*Instructions for the task*
Restate the records below word for word, leaving nothing out.
..............................
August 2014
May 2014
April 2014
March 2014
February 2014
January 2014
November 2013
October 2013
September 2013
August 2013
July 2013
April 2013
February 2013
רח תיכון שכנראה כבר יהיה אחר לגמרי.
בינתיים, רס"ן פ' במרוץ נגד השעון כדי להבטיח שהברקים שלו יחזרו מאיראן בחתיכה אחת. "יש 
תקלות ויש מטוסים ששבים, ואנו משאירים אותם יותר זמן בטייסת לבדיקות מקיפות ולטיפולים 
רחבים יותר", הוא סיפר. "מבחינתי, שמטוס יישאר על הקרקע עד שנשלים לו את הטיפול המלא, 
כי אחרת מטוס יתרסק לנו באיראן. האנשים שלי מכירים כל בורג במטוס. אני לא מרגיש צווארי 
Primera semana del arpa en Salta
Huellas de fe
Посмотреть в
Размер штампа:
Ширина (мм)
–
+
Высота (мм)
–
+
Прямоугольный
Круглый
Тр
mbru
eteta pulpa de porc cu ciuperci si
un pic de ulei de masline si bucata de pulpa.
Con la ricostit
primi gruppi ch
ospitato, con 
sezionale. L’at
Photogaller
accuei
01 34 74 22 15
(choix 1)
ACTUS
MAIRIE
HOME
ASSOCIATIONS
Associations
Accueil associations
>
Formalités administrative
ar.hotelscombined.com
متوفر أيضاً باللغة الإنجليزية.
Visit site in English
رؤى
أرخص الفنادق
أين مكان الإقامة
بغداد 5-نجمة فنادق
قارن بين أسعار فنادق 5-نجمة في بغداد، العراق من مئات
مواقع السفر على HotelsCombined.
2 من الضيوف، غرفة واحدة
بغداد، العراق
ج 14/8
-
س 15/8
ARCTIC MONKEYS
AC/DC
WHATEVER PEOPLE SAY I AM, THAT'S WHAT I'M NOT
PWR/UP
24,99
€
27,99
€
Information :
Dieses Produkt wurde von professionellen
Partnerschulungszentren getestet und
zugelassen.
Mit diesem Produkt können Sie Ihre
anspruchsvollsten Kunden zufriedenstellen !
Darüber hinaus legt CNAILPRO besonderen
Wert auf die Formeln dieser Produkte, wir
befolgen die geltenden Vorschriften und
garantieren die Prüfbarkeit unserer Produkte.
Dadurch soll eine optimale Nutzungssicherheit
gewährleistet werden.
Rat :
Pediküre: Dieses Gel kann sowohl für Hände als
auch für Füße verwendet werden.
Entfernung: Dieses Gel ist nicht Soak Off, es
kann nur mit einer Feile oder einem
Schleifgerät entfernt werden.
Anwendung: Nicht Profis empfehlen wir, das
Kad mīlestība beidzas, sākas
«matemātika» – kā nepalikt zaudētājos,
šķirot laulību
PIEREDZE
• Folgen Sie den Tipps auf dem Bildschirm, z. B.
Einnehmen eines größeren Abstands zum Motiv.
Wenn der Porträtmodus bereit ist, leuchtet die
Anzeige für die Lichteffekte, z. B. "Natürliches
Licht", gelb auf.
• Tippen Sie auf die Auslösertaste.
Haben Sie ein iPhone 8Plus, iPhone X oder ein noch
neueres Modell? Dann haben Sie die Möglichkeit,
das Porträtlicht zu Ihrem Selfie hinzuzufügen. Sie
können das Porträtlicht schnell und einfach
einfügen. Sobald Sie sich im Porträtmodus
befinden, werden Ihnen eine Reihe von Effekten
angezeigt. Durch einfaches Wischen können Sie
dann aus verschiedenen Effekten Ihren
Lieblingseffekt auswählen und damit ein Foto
..............................
*The answer*
August 2014
May 2014
April 2014
March 2014
February 2014
January 2014
November 2013
October 2013
September 2013
August 2013
July 2013
April 2013
February 2013
רח תיכון שכנראה כבר יהיה אחר לגמרי.
בינתיים, רס"ן פ' במרוץ נגד השעון כדי להבטיח שהברקים שלו יחזרו מאיראן בחתיכה אחת. "יש 
תקלות ויש מטוסים ששבים, ואנו משאירים אותם יותר זמן בטייסת לבדיקות מקיפות ולטיפולים 
רחבים יותר", הוא סיפר. "מבחינתי, שמטוס יישאר על הקרקע עד שנשלים לו את הטיפול המלא, 
כי אחרת מטוס יתרסק לנו באיראן. האנשים שלי מכירים כל בורג במטוס. אני לא מרגיש צווארי 
Primera semana del arpa en Salta
Huellas de fe
Посмотреть в
Размер штампа:
Ширина (мм)
–
+
Высота (мм)
–
+
Прямоугольный
Круглый
Тр
mbru
eteta pulpa de porc cu ciuperci si
un pic de ulei de masline si bucata de pulpa.
Con la ricostit
primi gruppi ch
ospitato, con 
sezionale. L’at
Photogaller
accuei
01 34 74 22 15
(choix 1)
ACTUS
MAIRIE
HOME
ASSOCIATIONS
Associations
Accueil associations
>
Formalités administrative
ar.hotelscombined.com
متوفر أيضاً باللغة الإنجليزية.
Visit site in English
رؤى
أرخص الفنادق
أين مكان الإقامة
بغداد 5-نجمة فنادق
قارن بين أسعار فنادق 5-نجمة في بغداد، العراق من مئات
مواقع السفر على HotelsCombined.
2 من الضيوف، غرفة واحدة
بغداد، العراق
ج 14/8
-
س 15/8
ARCTIC MONKEYS
AC/DC
WHATEVER PEOPLE SAY I AM, THAT'S WHAT I'M NOT
PWR/UP
24,99
€
27,99
€
Information :
Dieses Produkt wurde von professionellen
Partnerschulungszentren getestet und
zugelassen.
Mit diesem Produkt können Sie Ihre
anspruchsvollsten Kunden zufriedenstellen !
Darüber hinaus legt CNAILPRO besonderen
Wert auf die Formeln dieser Produkte, wir
befolgen die geltenden Vorschriften und
garantieren die Prüfbarkeit unserer Produkte.
Dadurch soll eine optimale Nutzungssicherheit
gewährleistet werden.
Rat :
Pediküre: Dieses Gel kann sowohl für Hände als
auch für Füße verwendet werden.
Entfernung: Dieses Gel ist nicht Soak Off, es
kann nur mit einer Feile oder einem
Schleifgerät entfernt werden.
Anwendung: Nicht Profis empfehlen wir, das
Kad mīlestība beidzas, sākas
«matemātika» – kā nepalikt zaudētājos,
šķirot laulību
PIEREDZE
• Folgen Sie den Tipps auf dem Bildschirm, z. B.
Einnehmen eines größeren Abstands zum Motiv.
Wenn der Porträtmodus bereit ist, leuchtet die
Anzeige für die Lichteffekte, z. B. "Natürliches
Licht", gelb auf.
• Tippen Sie auf die Auslösertaste.
Haben Sie ein iPhone 8Plus, iPhone X oder ein noch
neueres Modell? Dann haben Sie die Möglichkeit,
das Porträtlicht zu Ihrem Selfie hinzuzufügen. Sie
können das Porträtlicht schnell und einfach
einfügen. Sobald Sie sich im Porträtmodus
befinden, werden Ihnen eine Reihe von Effekten
angezeigt. Durch einfaches Wischen können Sie
dann aus verschiedenen Effekten Ihren
Lieblingseffekt auswählen und damit ein Foto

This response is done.